Ex-Soldier Keeps Fighting for Freedom
By Jim Belshaw
I hadn't talked to Mikey Weinstein in a while. Then Sunday, there he was in the Washington Post, the centerpiece of a 2,600-word story.
He talked about "laying down a withering field of fire and leaving sucking chest wounds." He reflected on Christian megachurches that had given him a label: "Field General of the Armies of Satan."
Never a dull day in Mikey's life.
It has been two years since he started doing battle with the Air Force Academy and now the Air Force itself.It began when one of his sons, the second to attend the academy, just as Mikey had done, told his father that he was tired of being accused of having "killed Jesus Christ."

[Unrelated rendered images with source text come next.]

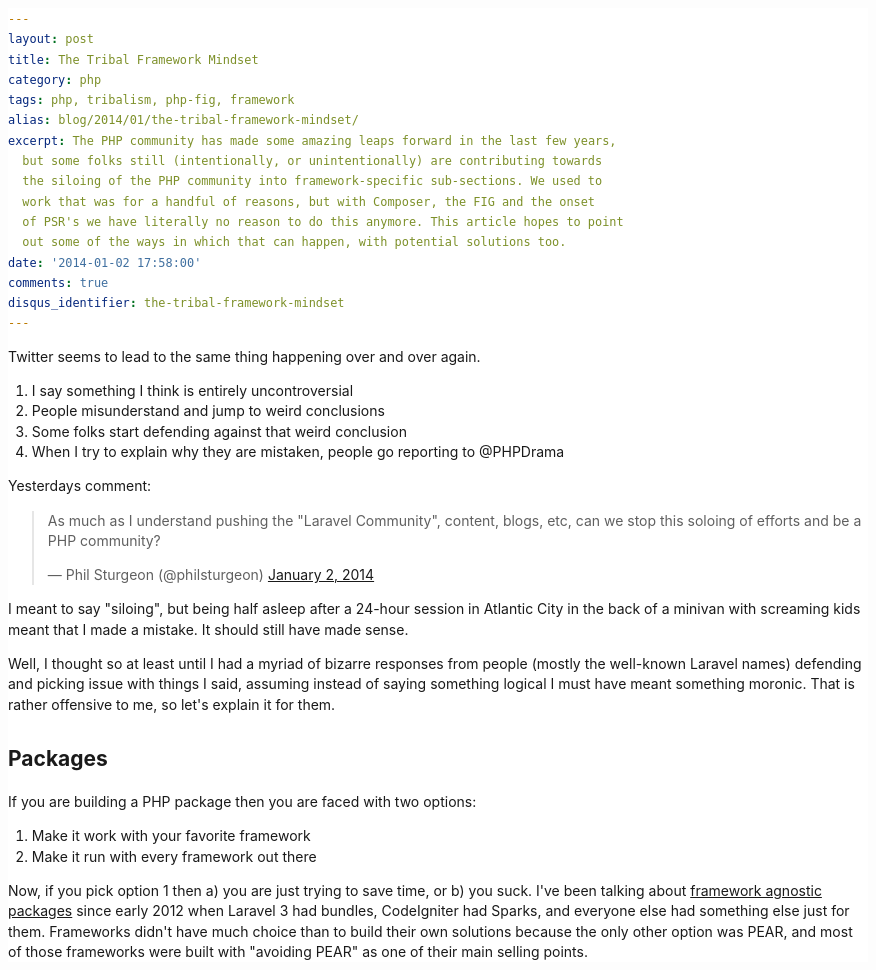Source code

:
 ```yaml
---
layout: post
title: The Tribal Framework Mindset
category: php
tags: php, tribalism, php-fig, framework
alias: blog/2014/01/the-tribal-framework-mindset/
excerpt: The PHP community has made some amazing leaps forward in the last few years,
  but some folks still (intentionally, or unintentionally) are contributing towards
  the siloing of the PHP community into framework-specific sub-sections. We used to
  work that was for a handful of reasons, but with Composer, the FIG and the onset
  of PSR's we have literally no reason to do this anymore. This article hopes to point
  out some of the ways in which that can happen, with potential solutions too.
date: '2014-01-02 17:58:00'
comments: true
disqus_identifier: the-tribal-framework-mindset
---
```


Twitter seems to lead to the same thing happening over and over again.

1. I say something I think is entirely uncontroversial
2. People misunderstand and jump to weird conclusions
3. Some folks start defending against that weird conclusion
4. When I try to explain why they are mistaken, people go reporting to @PHPDrama

Yesterdays comment:

<blockquote class="twitter-tweet" lang="en"><p>As much as I understand pushing the &quot;Laravel Community&quot;, content, blogs, etc, can we stop this soloing of efforts and be a PHP community?</p>&mdash; Phil Sturgeon (@philsturgeon) <a href="https://twitter.com/philsturgeon/statuses/418553604107431936">January 2, 2014</a></blockquote>
<script async src="//platform.twitter.com/widgets.js" charset="utf-8"></script>

I meant to say "siloing", but being half asleep after a 24-hour session in Atlantic City in the back of a minivan with screaming kids meant that I made a mistake. It should still have made sense.

Well, I thought so at least until I had a myriad of bizarre responses from people (mostly the well-known Laravel names) defending and picking issue with things I said, assuming instead of saying something logical I must have meant something moronic. That is rather offensive to me, so let's explain it for them. 

## Packages

If you are building a PHP package then you are faced with two options:

1. Make it work with your favorite framework
2. Make it run with every framework out there

Now, if you pick option 1 then a) you are just trying to save time, or b) you suck. I've been talking about [framework agnostic packages](/blog/2012/03/packages-the-way-forward-for-php) since early 2012 when Laravel 3 had bundles, CodeIgniter had Sparks, and everyone else had something else just for them. Frameworks didn't have much choice than to build their own solutions because the only other option was PEAR, and most of those frameworks were built with "avoiding PEAR" as one of their main selling points.
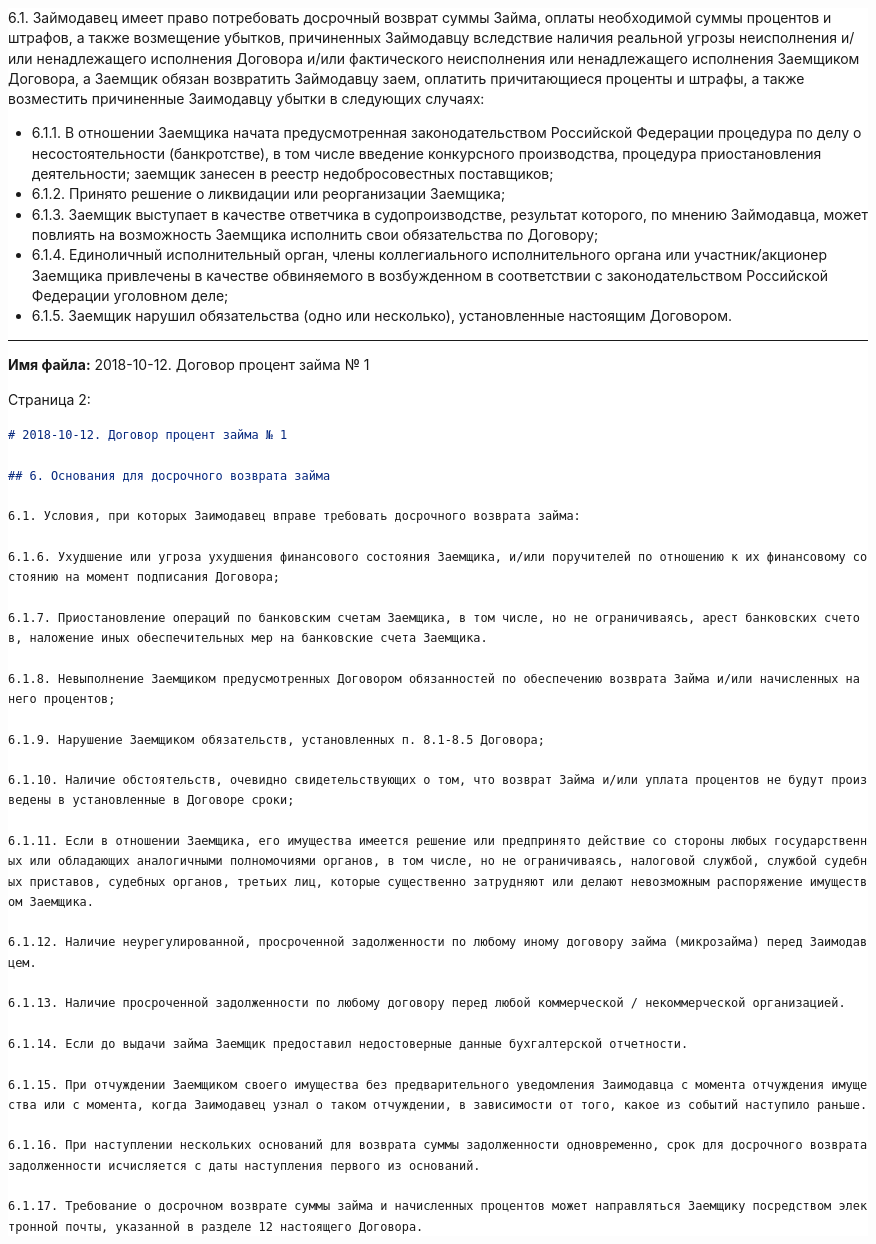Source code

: 6.1. Займодавец имеет право потребовать досрочный возврат суммы Займа, оплаты необходимой суммы процентов и штрафов, а также возмещение убытков, причиненных Займодавцу вследствие наличия реальной угрозы неисполнения и/или ненадлежащего исполнения Договора и/или фактического неисполнения или ненадлежащего исполнения Заемщиком Договора, а Заемщик обязан возвратить Займодавцу заем, оплатить причитающиеся проценты и штрафы, а также возместить причиненные Заимодавцу убытки в следующих случаях:
- 6.1.1. В отношении Заемщика начата предусмотренная законодательством Российской Федерации процедура по делу о несостоятельности (банкротстве), в том числе введение конкурсного производства, процедура приостановления деятельности; заемщик занесен в реестр недобросовестных поставщиков;
- 6.1.2. Принято решение о ликвидации или реорганизации Заемщика;
- 6.1.3. Заемщик выступает в качестве ответчика в судопроизводстве, результат которого, по мнению Займодавца, может повлиять на возможность Заемщика исполнить свои обязательства по Договору;
- 6.1.4. Единоличный исполнительный орган, члены коллегиального исполнительного органа или участник/акционер Заемщика привлечены в качестве обвиняемого в возбужденном в соответствии с законодательством Российской Федерации уголовном деле;
- 6.1.5. Заемщик нарушил обязательства (одно или несколько), установленные настоящим Договором.

---

**Имя файла:** 2018-10-12. Договор процент займа № 1

Страница 2:
```markdown
# 2018-10-12. Договор процент займа № 1

## 6. Основания для досрочного возврата займа

6.1. Условия, при которых Заимодавец вправе требовать досрочного возврата займа:

6.1.6. Ухудшение или угроза ухудшения финансового состояния Заемщика, и/или поручителей по отношению к их финансовому состоянию на момент подписания Договора;

6.1.7. Приостановление операций по банковским счетам Заемщика, в том числе, но не ограничиваясь, арест банковских счетов, наложение иных обеспечительных мер на банковские счета Заемщика.

6.1.8. Невыполнение Заемщиком предусмотренных Договором обязанностей по обеспечению возврата Займа и/или начисленных на него процентов;

6.1.9. Нарушение Заемщиком обязательств, установленных п. 8.1-8.5 Договора;

6.1.10. Наличие обстоятельств, очевидно свидетельствующих о том, что возврат Займа и/или уплата процентов не будут произведены в установленные в Договоре сроки;

6.1.11. Если в отношении Заемщика, его имущества имеется решение или предпринято действие со стороны любых государственных или обладающих аналогичными полномочиями органов, в том числе, но не ограничиваясь, налоговой службой, службой судебных приставов, судебных органов, третьих лиц, которые существенно затрудняют или делают невозможным распоряжение имуществом Заемщика.

6.1.12. Наличие неурегулированной, просроченной задолженности по любому иному договору займа (микрозайма) перед Заимодавцем.

6.1.13. Наличие просроченной задолженности по любому договору перед любой коммерческой / некоммерческой организацией.

6.1.14. Если до выдачи займа Заемщик предоставил недостоверные данные бухгалтерской отчетности.

6.1.15. При отчуждении Заемщиком своего имущества без предварительного уведомления Заимодавца с момента отчуждения имущества или с момента, когда Заимодавец узнал о таком отчуждении, в зависимости от того, какое из событий наступило раньше.

6.1.16. При наступлении нескольких оснований для возврата суммы задолженности одновременно, срок для досрочного возврата задолженности исчисляется с даты наступления первого из оснований.

6.1.17. Требование о досрочном возврате суммы займа и начисленных процентов может направляться Заемщику посредством электронной почты, указанной в разделе 12 настоящего Договора.

```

Mikey Weinstein is Jewish, a former Air Force officer, an attorney in the Reagan White House, a corporate attorney with Ross Perot and a member of a family with a long history at military academies.
He said it's painful to be at war with such institutions.
He has formed a non-profit- the Military Religious Freedom Foundation, its board laden with generals and admirals and combat veterans.
"I designed this foundation for two things- litigation and agitation," he said.
He has sued in federal court in Albuquerque for a permanent injunction barring the Air Force from allowing superiors to proselytize or evangelize lower-ranking service members while on duty.
He says such behavior is pervasive in the Air Force.
"You know, people say there are bad apples in the crate," he said when we spoke on Monday. "But that's not the problem. The problem is the crate is bad."
He succeeded in bringing about new guidelines at the academy, but then found the new rules no better than the old.
He ratcheted up the fight, making formidable enemies along the way- The National Association of Evangelicals, the Alliance
Defense Fund, Focus on the Family.
He said he's had feces and beer bottles thrown at his Albuquerque home; he said tires have been slashed and "I can't go nine days without getting some kind of threat."
But there will be no toning it down, no easing off.
"For the first year I was in this thing, I quote-unquote dialed it back," he said.
No more.
He is routinely depicted as anti-Christian, a charge he categorically rejects.
"I'd be happy to go to (National Association of Evangelicals leader) Ted Haggard's church and tell the 15,000 people in that church what I'm all about," he said. "I'll be the first one to grab an American flag and lead an army against anyone who tries to prevent you from having your religious belief. But not when the government says what that religious belief should be."
His wife, Bonnie, diagnosed with multiple sclerosis and recently with a painful jaw disorder, says there will be no stepping back from the fight.
"The problem was that at no point was there a stopping point, unless you just drop it and run," she said. "But it's not the quality of person I am, nor is it the quality of person my husband is. Stopping wasn't anything we could consider."
He's written a book, filed the lawsuit, travels to fundraisers around the country. In Washington, he found allies in Joseph Wilson and his wife, Valerie Plame, the former CIA agent outed by columnist Robert Novak.
The day we spoke, he said he'd just had a lunch with an old friend, a devout Christian and conservative Republican."He's always understood," he said. "He's always gotten it. He knows the people who try to paint me as a Christian basher are completely wrong."
The fight goes on. There will be no dialing it back.